Daí decorre a inevitável conclusão de que o Direito Obrigacional moderno derivou de um duplo processo de cristianização. Por um lado, houve, com a progressiva expansão do cristianismo, uma influência direta de seu pensamento, calcado na obrigação da prática do amor e da caridade, o que ensejou, no âmbito do Direito das Obrigações, a tutela da parte hipossuficiente. Por via indireta, o Direito Obrigacional sofreu o intenso influxo do lavor dos canonistas, os quais acabaram por tornar obrigatórios todos os pactos, com base no caráter moral da promessa. Mais do que o cumprimento de determinadas formalidades, tão característico do direito romano, a palavra dada passou a vincular as partes, o que originou, inclusive, o moderno princípio do consensualismo.

Com o advento do capitalismo, o cumprimento pontual das obrigações passou a ser associado à própria honra (objetiva), de maneira que a respeitabilidade social da pessoa, em nossos dias, depende grandemente da capacidade que tem ela de adimplir as obrigações contraídas. É o que se denomina “crédito” da pessoa. A respeito, transcrevemos, na íntegra, julgados publicados respectivamente na RT 770/377 – 380 e na RT 769/234 – 236, em que a questão é muito bem posta (os trechos fundamentais foram sublinhados):

 

“CONSUMIDOR – Ação indenizatória – Dano moral – Cobrança de prestação quitada com atraso no local de trabalho da vítima, comunicando o fato ao porteiro do edifício, à vista de outros empregados – Conduta que expõe o consumidor a constrangimento e vexame – Verba devida proporcionalmente ao evento danoso, sem subtrair-lhe o caráter pedagógico-punitivo.

Ementa da Redação: A cobrança de prestação quitada com atraso, no local de trabalho do consumidor comunicando o fato ao porteiro do edifício, à vista de outros empregados, expõe a constrangimento e vexame, havendo dano moral passível de indenização, que deverá ser proporcional ao evento danoso, sem subtrair-se o caráter pedagógico-punitivo da verba.

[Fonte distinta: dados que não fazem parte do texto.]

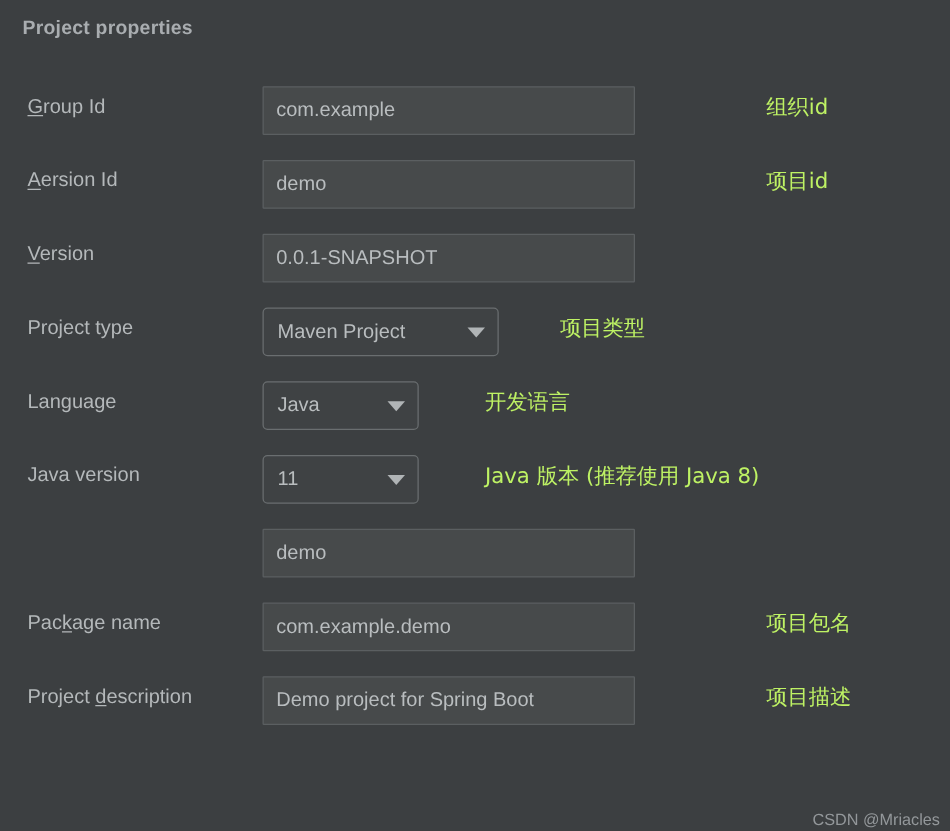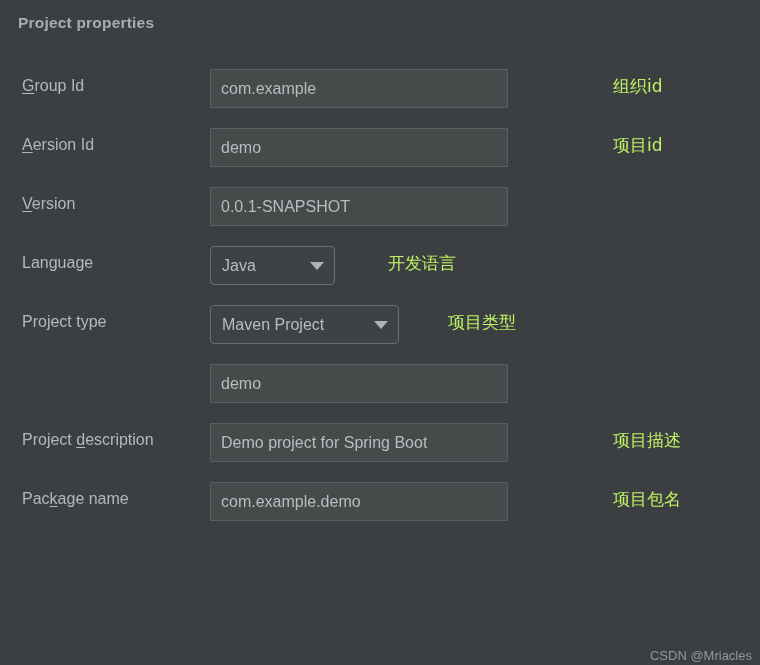"Language" div.row { order: before "Project type" -> after "Project type" }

Ap. 599.298.254 – 9ª Câm. – j. 09.06.1999 – rela. Desa. Rejane Maria Dias de Castro Bins.

ACÓRDÃO – Acordam as Desembargadoras da 9ª Câm. Civ. do Tribunal de Justiça do Estado, por unanimidade, em dar parcial provimento à apelação.

Custas na forma da lei.

Participaram do julgamento, além da signatária, as Exmas. Sras. Desembargadoras Maria Isabel Broggini (pres.) e Mara Larsen Chechi.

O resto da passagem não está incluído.